### Dataset entries:
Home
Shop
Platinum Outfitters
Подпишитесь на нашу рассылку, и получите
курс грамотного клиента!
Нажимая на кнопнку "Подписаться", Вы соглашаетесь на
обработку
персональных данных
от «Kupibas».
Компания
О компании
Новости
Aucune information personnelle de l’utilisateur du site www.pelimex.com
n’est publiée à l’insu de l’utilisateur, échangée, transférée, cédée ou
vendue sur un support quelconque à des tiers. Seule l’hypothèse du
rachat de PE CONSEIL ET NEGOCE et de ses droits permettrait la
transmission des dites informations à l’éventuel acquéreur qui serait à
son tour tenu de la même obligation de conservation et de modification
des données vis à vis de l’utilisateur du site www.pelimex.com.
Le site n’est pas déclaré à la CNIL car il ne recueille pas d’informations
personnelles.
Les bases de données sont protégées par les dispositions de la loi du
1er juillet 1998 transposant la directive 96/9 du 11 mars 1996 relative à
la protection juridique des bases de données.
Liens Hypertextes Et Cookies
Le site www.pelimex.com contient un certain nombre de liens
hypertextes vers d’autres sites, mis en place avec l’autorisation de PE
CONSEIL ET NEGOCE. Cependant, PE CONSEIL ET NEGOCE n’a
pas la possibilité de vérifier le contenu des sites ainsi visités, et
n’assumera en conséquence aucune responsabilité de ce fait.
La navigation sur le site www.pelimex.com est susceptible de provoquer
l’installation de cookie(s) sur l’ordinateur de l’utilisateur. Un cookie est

---

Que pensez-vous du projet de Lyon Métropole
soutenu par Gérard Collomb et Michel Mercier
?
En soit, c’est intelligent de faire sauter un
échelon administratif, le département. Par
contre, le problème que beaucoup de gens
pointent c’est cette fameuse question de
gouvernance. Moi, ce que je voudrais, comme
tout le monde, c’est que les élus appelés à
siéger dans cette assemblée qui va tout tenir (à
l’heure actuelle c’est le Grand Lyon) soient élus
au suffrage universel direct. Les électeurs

...

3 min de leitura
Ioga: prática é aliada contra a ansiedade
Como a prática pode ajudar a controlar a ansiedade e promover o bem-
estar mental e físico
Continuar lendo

### Task objective:
Among the records above, only the lines between the line holding "курс грамотного клиента!" and the line holding "son tour tenu", inclusive, are to be output, exactly as written.

### Your solution:
курс грамотного клиента!
Нажимая на кнопнку "Подписаться", Вы соглашаетесь на
обработку
персональных данных
от «Kupibas».
Компания
О компании
Новости
Aucune information personnelle de l’utilisateur du site www.pelimex.com
n’est publiée à l’insu de l’utilisateur, échangée, transférée, cédée ou
vendue sur un support quelconque à des tiers. Seule l’hypothèse du
rachat de PE CONSEIL ET NEGOCE et de ses droits permettrait la
transmission des dites informations à l’éventuel acquéreur qui serait à
son tour tenu de la même obligation de conservation et de modification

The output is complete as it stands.